To install virtualenv:

$ pip install virtualenv

Move to the project directory that you want to isolate within the environment

$ cd project_folder
$ virtualenv env_name

Specify which version of Python

$ virtualenv -p /usr/bin/python2.7 env_name

Activate the environment

$ source env_name/bin/activate

The name of the environment should now appear to the left of the shell prompt. While inside the environment any packages that are installed using pip will be placed in the env_name directory.

(env_name)$ pip install package_name

To leave the virtual environment

$ deactivate

To delete a virtual environment

$ rm -rf env_name

From http://docs.python-guide.org/en/latest/dev/virtualenvs/

Duplicate a virtual environment

Generate a requirements file that contains all of the packages installed on the virtual environment.

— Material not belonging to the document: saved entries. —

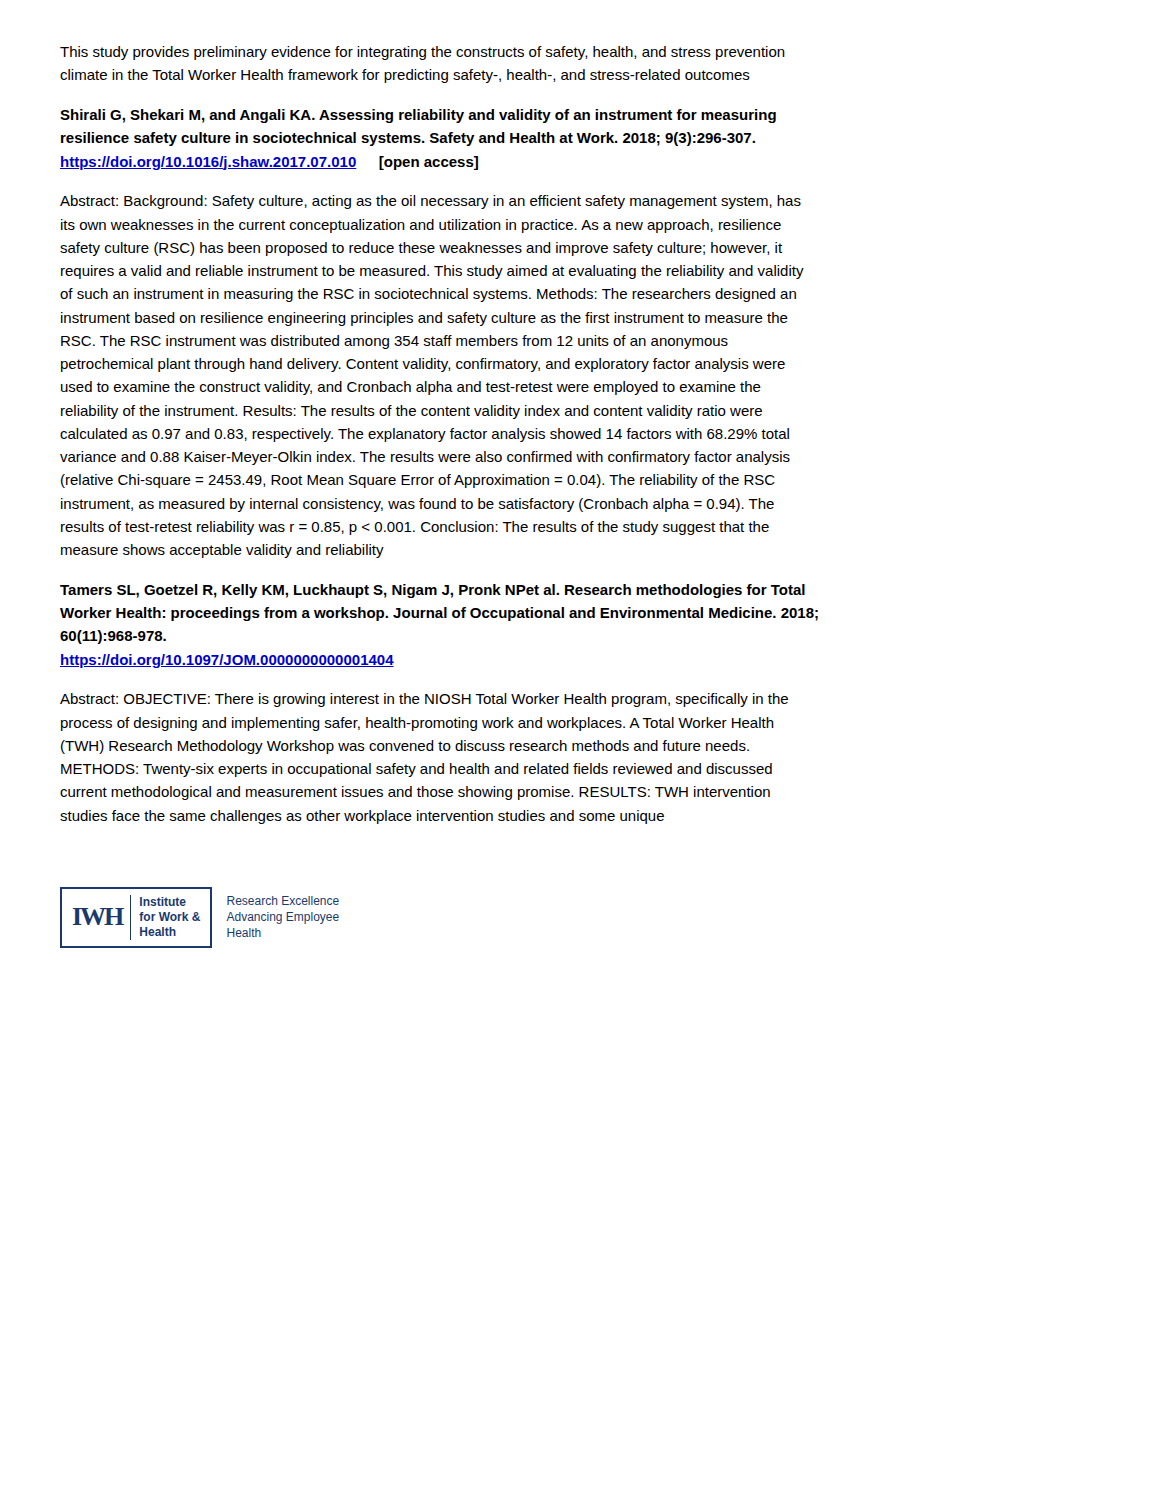This study provides preliminary evidence for integrating the constructs of safety, health, and stress prevention climate in the Total Worker Health framework for predicting safety-, health-, and stress-related outcomes
Shirali G, Shekari M, and Angali KA. Assessing reliability and validity of an instrument for measuring resilience safety culture in sociotechnical systems. Safety and Health at Work. 2018; 9(3):296-307.
https://doi.org/10.1016/j.shaw.2017.07.010[open access]
Abstract: Background: Safety culture, acting as the oil necessary in an efficient safety management system, has its own weaknesses in the current conceptualization and utilization in practice. As a new approach, resilience safety culture (RSC) has been proposed to reduce these weaknesses and improve safety culture; however, it requires a valid and reliable instrument to be measured. This study aimed at evaluating the reliability and validity of such an instrument in measuring the RSC in sociotechnical systems. Methods: The researchers designed an instrument based on resilience engineering principles and safety culture as the first instrument to measure the RSC. The RSC instrument was distributed among 354 staff members from 12 units of an anonymous petrochemical plant through hand delivery. Content validity, confirmatory, and exploratory factor analysis were used to examine the construct validity, and Cronbach alpha and test-retest were employed to examine the reliability of the instrument. Results: The results of the content validity index and content validity ratio were calculated as 0.97 and 0.83, respectively. The explanatory factor analysis showed 14 factors with 68.29% total variance and 0.88 Kaiser-Meyer-Olkin index. The results were also confirmed with confirmatory factor analysis (relative Chi-square = 2453.49, Root Mean Square Error of Approximation = 0.04). The reliability of the RSC instrument, as measured by internal consistency, was found to be satisfactory (Cronbach alpha = 0.94). The results of test-retest reliability was r = 0.85, p < 0.001. Conclusion: The results of the study suggest that the measure shows acceptable validity and reliability
Tamers SL, Goetzel R, Kelly KM, Luckhaupt S, Nigam J, Pronk NPet al. Research methodologies for Total Worker Health: proceedings from a workshop. Journal of Occupational and Environmental Medicine. 2018; 60(11):968-978.
https://doi.org/10.1097/JOM.0000000000001404
Abstract: OBJECTIVE: There is growing interest in the NIOSH Total Worker Health program, specifically in the process of designing and implementing safer, health-promoting work and workplaces. A Total Worker Health (TWH) Research Methodology Workshop was convened to discuss research methods and future needs. METHODS: Twenty-six experts in occupational safety and health and related fields reviewed and discussed current methodological and measurement issues and those showing promise. RESULTS: TWH intervention studies face the same challenges as other workplace intervention studies and some unique
IWH
Institute
for Work &
Health
Research Excellence
Advancing Employee
Health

pip freeze > requirements.txt

This will generate a requirements.txt file.

Django==1.3
Fabric==1.0.1
etc...

You may edit the version number in the file if you need. Copy this file to the directory of the new enviroment then activate the new virtual environment and run

pip install -r requirements.txt

pip will automatically download and install all the python modules listed in your requirements.txt file, at whatever version you sepcified.